═════ 検討用文章 ═════
Research Press Release
小胞体におけるTorsinA の新たな役割
Nature Communications
2011年7月13日
TorsinAは、早期発症捻転ジストニア患者において変異している酵素だが、これが、小胞体の一部分に含まれるタンパク質の分解を助けることがわかった。この研究成果は、早期発症捻転ジストニア患者のニューロンにおける小胞体ストレスの増加が、この疾患に寄与している可能性を示唆している。詳細を報告する論文は、今週、Nature Communicationsに掲載される。
X Breakefieldたちは、小胞体においてTorsinAが果たす役割を新たに明らかにし、嚢胞性繊維症膜貫通調節タンパク質の一種の変異体を有する線虫を用いた実験を行って、TorsinAが小胞体ストレスを防ぐことを実証した。また、早期発症捻転ジストニア患者から採取した繊維芽細胞は、小胞体ストレスを誘導する薬物に対する感受性が通常より高く、嚢胞性繊維症膜貫通調節タンパク質の変異体を分解する能力が通常より低いこともわかった。
═════ 提供データ ═════
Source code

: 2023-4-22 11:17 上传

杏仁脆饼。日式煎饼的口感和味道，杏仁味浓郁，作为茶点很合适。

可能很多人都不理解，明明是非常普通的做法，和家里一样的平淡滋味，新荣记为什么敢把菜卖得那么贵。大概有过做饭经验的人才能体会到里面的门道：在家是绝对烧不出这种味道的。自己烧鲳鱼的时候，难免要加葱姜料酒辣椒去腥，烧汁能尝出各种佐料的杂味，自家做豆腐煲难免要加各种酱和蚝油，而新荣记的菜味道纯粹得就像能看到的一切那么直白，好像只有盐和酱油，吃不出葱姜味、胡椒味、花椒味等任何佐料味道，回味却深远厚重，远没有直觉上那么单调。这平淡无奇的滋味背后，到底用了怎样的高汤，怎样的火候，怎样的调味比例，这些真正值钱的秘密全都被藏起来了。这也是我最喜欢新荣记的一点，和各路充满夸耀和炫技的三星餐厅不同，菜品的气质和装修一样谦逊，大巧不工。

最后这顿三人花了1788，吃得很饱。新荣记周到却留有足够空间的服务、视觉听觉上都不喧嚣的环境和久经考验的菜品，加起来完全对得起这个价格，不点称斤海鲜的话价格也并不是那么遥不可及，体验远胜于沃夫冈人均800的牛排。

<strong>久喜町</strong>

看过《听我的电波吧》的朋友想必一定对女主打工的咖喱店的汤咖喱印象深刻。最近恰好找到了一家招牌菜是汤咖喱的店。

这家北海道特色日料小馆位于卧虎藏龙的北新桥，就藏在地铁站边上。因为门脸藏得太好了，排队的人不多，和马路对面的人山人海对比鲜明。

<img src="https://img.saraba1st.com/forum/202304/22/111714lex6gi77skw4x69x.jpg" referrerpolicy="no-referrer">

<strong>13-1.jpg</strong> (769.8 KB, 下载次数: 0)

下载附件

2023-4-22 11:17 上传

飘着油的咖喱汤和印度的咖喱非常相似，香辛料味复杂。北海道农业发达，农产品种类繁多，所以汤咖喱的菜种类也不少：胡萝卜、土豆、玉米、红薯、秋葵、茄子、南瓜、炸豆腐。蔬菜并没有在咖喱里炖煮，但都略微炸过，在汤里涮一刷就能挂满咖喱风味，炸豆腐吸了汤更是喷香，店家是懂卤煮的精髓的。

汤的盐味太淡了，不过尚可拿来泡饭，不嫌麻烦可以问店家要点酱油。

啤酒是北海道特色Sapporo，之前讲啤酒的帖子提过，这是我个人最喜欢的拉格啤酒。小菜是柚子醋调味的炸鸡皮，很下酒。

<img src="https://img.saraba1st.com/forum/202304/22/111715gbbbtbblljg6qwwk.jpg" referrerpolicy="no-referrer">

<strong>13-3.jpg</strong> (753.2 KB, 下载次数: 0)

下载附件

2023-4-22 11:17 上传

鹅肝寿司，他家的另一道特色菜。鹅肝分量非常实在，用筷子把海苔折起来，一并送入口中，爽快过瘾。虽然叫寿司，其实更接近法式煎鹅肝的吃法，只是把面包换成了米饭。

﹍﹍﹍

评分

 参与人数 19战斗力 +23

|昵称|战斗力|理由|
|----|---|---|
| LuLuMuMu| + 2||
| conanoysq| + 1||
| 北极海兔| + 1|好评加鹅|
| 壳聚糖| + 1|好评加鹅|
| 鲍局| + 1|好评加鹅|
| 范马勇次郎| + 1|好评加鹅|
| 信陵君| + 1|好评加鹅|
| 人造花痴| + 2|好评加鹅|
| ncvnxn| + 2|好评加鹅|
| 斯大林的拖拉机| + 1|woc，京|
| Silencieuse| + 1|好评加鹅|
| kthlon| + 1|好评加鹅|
═════
**課題の説明:** TorsinAに関する文章について、次の(a)〜(c)が内容と合っているかをそれぞれ「はい」か「いいえ」で答え、判断の根拠となる本文の語句をそのまま引用せよ。(a) TorsinAは小胞体の一部分に含まれるタンパク質の分解を助ける。(b) 研究ではマウスを用いた実験が行われた。(c) 早期発症捻転ジストニア患者の繊維芽細胞は、小胞体ストレスを誘導する薬物に対する感受性が通常より低い。

**解答:**
(a) はい。「小胞体の一部分に含まれるタンパク質の分解を助けることがわかった」
(b) いいえ。「嚢胞性繊維症膜貫通調節タンパク質の一種の変異体を有する線虫を用いた実験を行って」
(c) いいえ。「小胞体ストレスを誘導する薬物に対する感受性が通常より高く」